Questo Paese

Dicono sempre: «Questo Paese». Mai «il Paese». Oppure «l’Italia». Meno che mai «la Nazione»: chissà, forse suona troppo ottocentesco.

Dicono «questo Paese» con tono tra l’esausto e il paternalistico: «questo Paese» sottende «questo povero Paese» oppure «questo benedetto Paese». Stanchezza e frustrazione non impediscono loro di lanciare appelli: «Si unisca a noi chiunque voglia fare qualcosa per questo Paese» perché, infatti, loro sanno esattamente «di che cosa ha bisogno questo Paese».

È curioso notare come nelle interviste televisive, ma anche nei rendiconti dei giornali, l’espressione ricorra tanto spesso. Non c’è Paese senza «questo», perché deve essere chiaro che il Paese di cui parla è questo qui, quello presente, nello stato - povero e benedetto - in cui l’ha raccolto, suo malgrado, chi si propone di salvarlo.

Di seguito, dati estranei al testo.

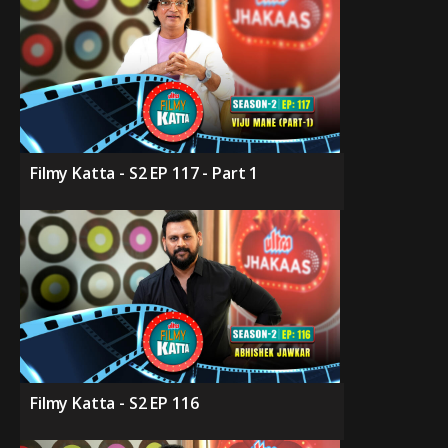
Filmy Katta - S2 EP 117 - Part 1
Filmy Katta - S2 EP 116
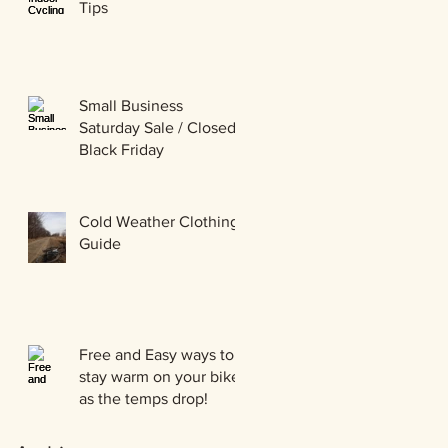
Tips
Small Business
Saturday Sale / Closed
Black Friday
Cold Weather Clothing
Guide
Free and Easy ways to
stay warm on your bike
as the temps drop!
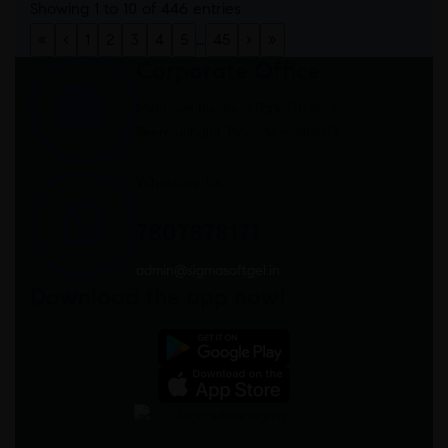
Showing 1 to 10 of 446 entries
«
‹
1
2
3
4
5
…
45
›
»
Corporate Office
Mid town Business Park 7th floor,
Peermuchalla, Pincode – 140603
Whatsapp Us
7807878171
admin@sigmasoftgel.in
Download the app now!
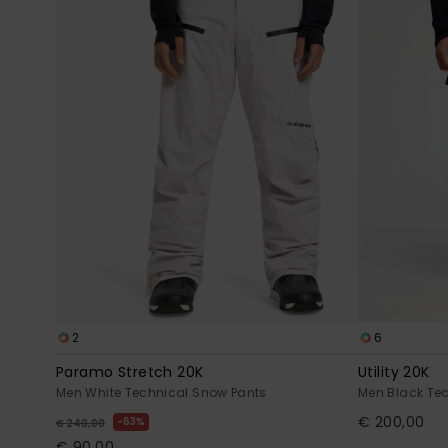
2
6
Paramo Stretch 20K
Utility 20K
Men White Technical Snow Pants
Men Black Te
€ 200,00
63%
€ 240,00
€ 90,00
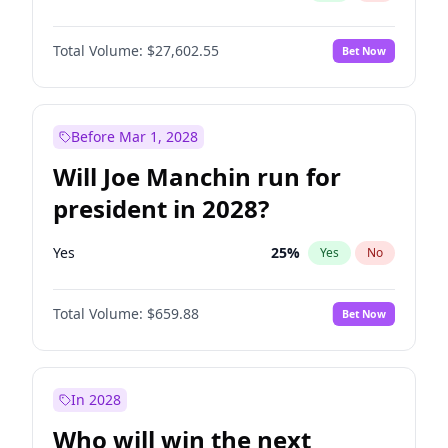
Total Volume:
$27,602.55
Bet Now
Before Mar 1, 2028
Will Joe Manchin run for
president in 2028?
Yes
25
%
Yes
No
Total Volume:
$659.88
Bet Now
In 2028
Who will win the next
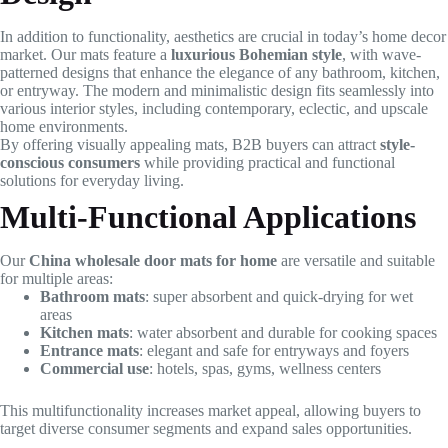
In addition to functionality, aesthetics are crucial in today’s home decor
market. Our mats feature a
luxurious Bohemian style
, with wave-
patterned designs that enhance the elegance of any bathroom, kitchen,
or entryway. The modern and minimalistic design fits seamlessly into
various interior styles, including contemporary, eclectic, and upscale
home environments.
By offering visually appealing mats, B2B buyers can attract
style-
conscious consumers
while providing practical and functional
solutions for everyday living.
Multi-Functional Applications
Our
China wholesale door mats for home
are versatile and suitable
for multiple areas:
Bathroom mats
: super absorbent and quick-drying for wet
areas
Kitchen mats
: water absorbent and durable for cooking spaces
Entrance mats
: elegant and safe for entryways and foyers
Commercial use
: hotels, spas, gyms, wellness centers
This multifunctionality increases market appeal, allowing buyers to
target diverse consumer segments and expand sales opportunities.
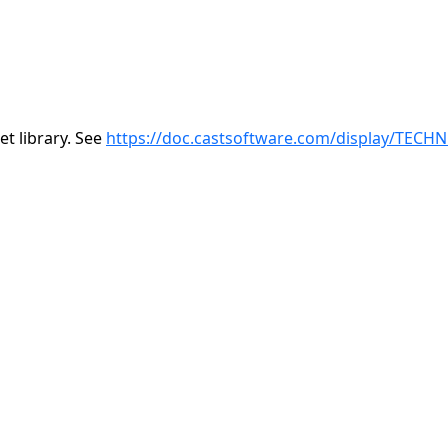
t library. See
https://doc.castsoftware.com/display/TECH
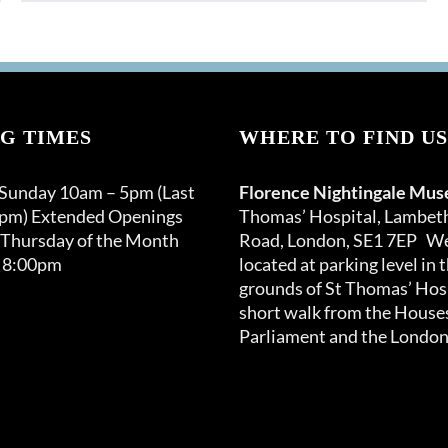
G TIMES
WHERE TO FIND US
 Sunday 10am – 5pm (Last
Florence Nightingale Mu
0pm) Extended Openings
Thomas’ Hospital, Lambet
 Thursday of the Month
Road, London, SE1 7EP We
 8:00pm
located at parking level in 
grounds of St Thomas’ Hosp
short walk from the Houses
Parliament and the London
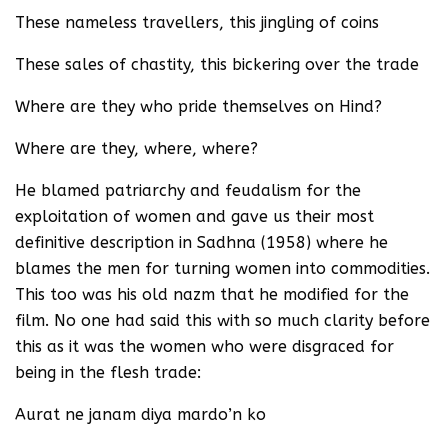
These nameless travellers, this jingling of coins
These sales of chastity, this bickering over the trade
Where are they who pride themselves on Hind?
Where are they, where, where?
He blamed patriarchy and feudalism for the
exploitation of women and gave us their most
definitive description in Sadhna (1958) where he
blames the men for turning women into commodities.
This too was his old nazm that he modified for the
film. No one had said this with so much clarity before
this as it was the women who were disgraced for
being in the flesh trade:
Aurat ne janam diya mardo’n ko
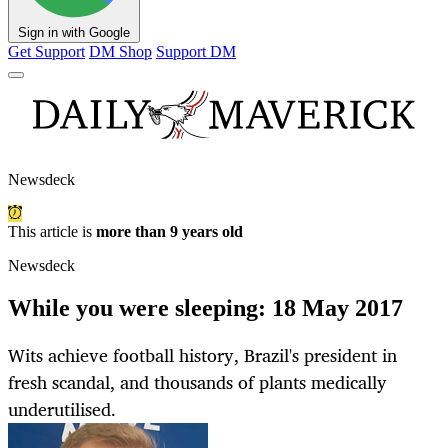
Sign in with Google
Get Support
DM Shop
Support DM
Newsdeck
This article is
more than 9 years old
Newsdeck
While you were sleeping: 18 May 2017
Wits achieve football history, Brazil's president in
fresh scandal, and thousands of plants medically
underutilised.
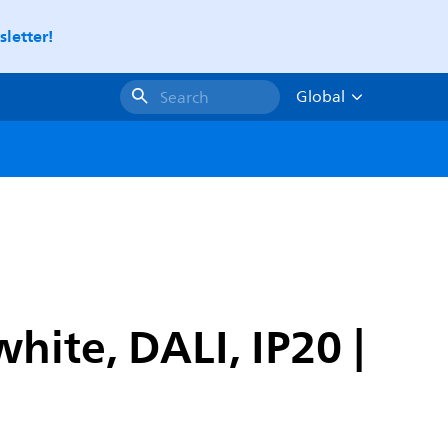
letter!
Global
Search
ite, DALI, IP20 |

Non occorre precisare che chi dice «questo Paese» lo fa senza pensare a tutto ciò che ho appena scritto: si limita a fare uso di una delle tante espressioni automatiche che ormai riempiono il nostro modo di parlare. Per istinto, il politico, ma anche il commentatore nel suo habitat - davanti a un microfono - dice «questo Paese» nella certezza che tanto basterà a segnalarlo per qualcuno che vuole partecipare, contribuire e, soprattutto, rimediare: la perfetta maschera del taumaturgo democratico.

Qualcuno, non originale ma forse più sfacciato, adotta la variante «nostro Paese». Questa contiene un accorato appello all’unità: implica che «questo Paese» non soltanto è «povero» e «benedetto» ma anche «diviso», cosa brutta, si sa, perché «così non si va da nessuna parte». Si dovrebbe invece andare dalla sua, di parte, che lui sostiene essere «nostra», convinto evidentemente di fare l’interesse di tutti. L’uso di «questo» e «nostro», si sarà capito, accende il mio sospetto. Forse perché so già che il Paese è questo è che non è né mio né tuo ma nostro. Chi ha bisogno di ripeterlo, è perché deve ricordarlo a se stesso.